Do you approach the over-stuffed postbox cautiously, nervous about what you might find amongst the catalogues? Do you walk away from the television during commercial breaks, or turn the sound down so you don't have to hear impossibly low prices being bellowed into your lounge room? Do you ever grip the sofa, knuckles white with frustration as an over-paid voice actor announces a retail price below what you are expected to pay to the vendor for the very same product? Or do you find yourself muttering at the audacity of the mass merchants in turning an end-of-life product into loss leaders to attract peripheral sales?

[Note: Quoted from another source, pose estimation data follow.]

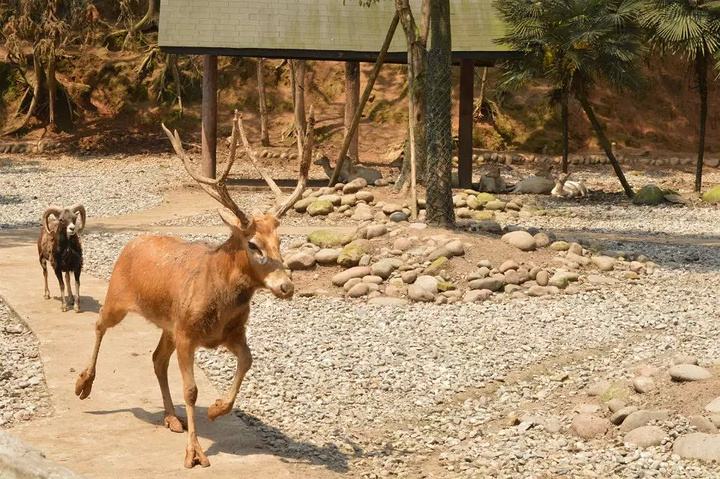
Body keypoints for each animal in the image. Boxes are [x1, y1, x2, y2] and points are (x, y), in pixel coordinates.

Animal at [73, 109, 316, 468]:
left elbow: (248, 361)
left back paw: (171, 418)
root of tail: (132, 243)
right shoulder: (188, 333)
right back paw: (84, 383)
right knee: (100, 323)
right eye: (253, 244)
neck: (219, 301)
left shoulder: (229, 333)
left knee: (156, 358)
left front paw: (216, 410)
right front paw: (195, 453)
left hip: (168, 323)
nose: (286, 286)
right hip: (118, 295)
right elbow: (191, 390)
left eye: (280, 241)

Fear no longer, there is at least one product line where smaller independent retailers can level out the playing field with the mass merchants: printers. While the market is large, lucrative and growing, selling a printer in 2007 will still take a bit of market savvy, and a lot of knowing how your particular channel operation fits into the picture overall. First and foremost, you need to know your own strengths. Do you attract the risk-takers by driving down the price and minimising your service offering? Do you offer your local market a friendly face and a single point of contact for all things computational? Or do you offer end-to-end service and supply to the risk-adverse, who are too busy running their own businesses to let printer malfunctions get in the way?
Levelling the playing field
The challenge is that across the board, customers are better informed than they have ever been. Long gone are the days where the channel was left to explain total cost of ownership equations to a public suspicious of paying too much up front. Thanks to modern communications, most customers have done their research and will have a fairly clear idea about what they want when they walk through your doors or log onto your website. The key then to sealing the deal is not to show them that you understand your business, but to show you are willing to understand theirs. The main attraction of the printer market is that prices are pretty much stable across different channels, enabling smaller resellers and integrators to compete with the larger mass merchants.
"I'm always surprised when I see what's on offer at Harvey Norman and how much is being charged for end-of-life products," channel stalwart and managing director of Complus Computers, Tony Prince, said. "When it comes to printers we never have any problem getting what the customer wants at a competitive price. It's an area where we can definitely compete."
According to Prince, the fiercest competition in the print products sector comes not from larger retailers, but from online resellers, who are most able to cut into their margins in order to seal a sale.
However, even these lost sales can be turned into service opportunities when consumers find they need more support down the line.